Why do Timnehs not pluck feathers as much?
Possibly because, until recently, they were not as popular -- having a duller color tail and smaller size -- as Congos. Therefore, they were not bred domestically in large enough numbers to record feather plucking behavior. Or, they may actually have a more stable personality than their larger cousins, Congo African Greys. Whatever the reason, Timnehs are now being bred in much larger numbers, so in a few years we should have some accurate data comparing Timnehs with Congo African Greys.
African Greys bond strongly to one person. If they are not socialized on a regular basis with other people they may become very shy and introverted when people, other than their bonded person, are around. If a Grey lives in a household of more than one person they will often choose only one person for their bonded human, ignoring or even attempting to drive away the other person. I have seen Greys act like hormonally driven Amazons during mating season, attacking anyone who came too close to their preferred human. Like Amazons, it appears the male is the more aggressive of the two sexes.
While African Greys are not as cuddly as some other species, such as cockatoos, they do enjoy frequent mutual preening from their bonded human. Light head, neck and face scratching is a must for African Greys. I believe that Greys who do not receive some kind of preening or scratching from their owners are birds who may easily develop behavioral problems, such as biting, plucking or screaming. Of course, like any other intelligent parrot, there’s a fine line between enough and too much. Your Grey should have special times for head scratching and times when he or she amuses themselves with toys or other diversions.
There appears to be some amount of sexual stimulation for adult male Greys related to preening. If your Grey starts mouthing your fingers, then biting when you scratch its head or neck it may be a sexual response, rather than an angry bird. Once you understand the underlying cause, it’s much easier to deal with the biting problem.
Like any other parrot, African Greys bite for many different reasons. You may not be their chosen person. Or, if you are afraid that the bird will bite, it probably will. They know who is afraid of them and do their best to meet that person’s expectations.
Domestically bred birds often bite when they are not properly socialized.
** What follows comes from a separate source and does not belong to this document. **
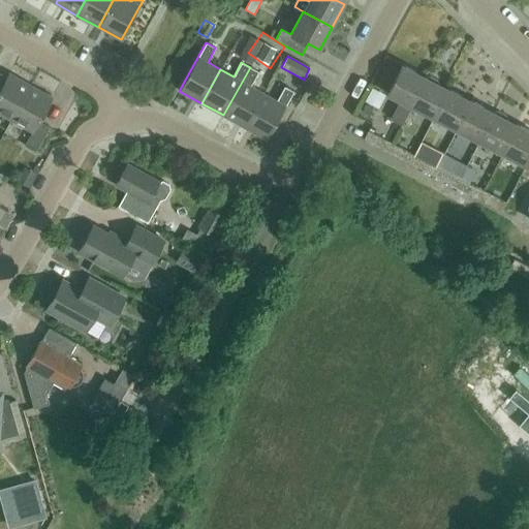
[(410,106),(425,78),(402,65),(386,94),(400,101),(391,119),(401,125),(411,106),(410,106)]
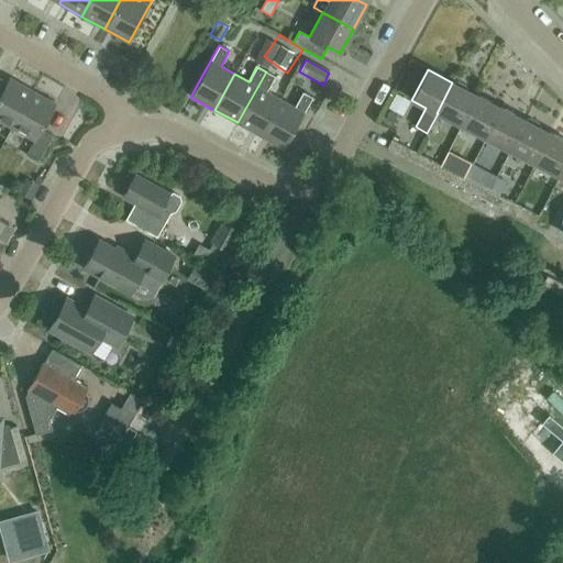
[(260,135),(280,99),(266,91),(275,76),(266,72),(238,122),(260,135)]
African Greys have the intelligence of small children. Imagine a young child left their own designs, never learning they can’t have their way whenever they want it. The result is much the same.
You should never strike or yell at your Grey. Strong negative reinforcement does not work with parrots. Often the best way to solve behavioral problems is by distracting the bird. For instance, screaming parrots can often be distracted from their yelling by flying them on your finger, or taking them for a walk around the house.
I taught Jing not to squawk in my house by jogging with her at my side the length of the hallway every time she squawked. She hates to jog on the floor, so doesn’t squawk at home. On the other hand, I didn’t want to completely repress a natural parrot behavior, therefore I let her squawk as much as she wants in the car. She goes just about everywhere with me and it can get pretty loud in my car sometimes.
Biting parrots often need to know who is the flock leader (you). Training them with the ‘up’ and ‘down’ command is a good way to establish your dominance. Noted parrot behaviorist Sally Blanchard has an excellent discipline method for wayward parrots that bite. She recommends giving them a strong ‘evil eye’, combined with the word ‘no’.
African Greys are well equipped to be tremendous companions to their bonded human. If you understand and treat them as the geniuses in the parrot world that they are, but still realize they are wild birds only a few generations removed from their wild origins, you will have a lifetime parrot partner.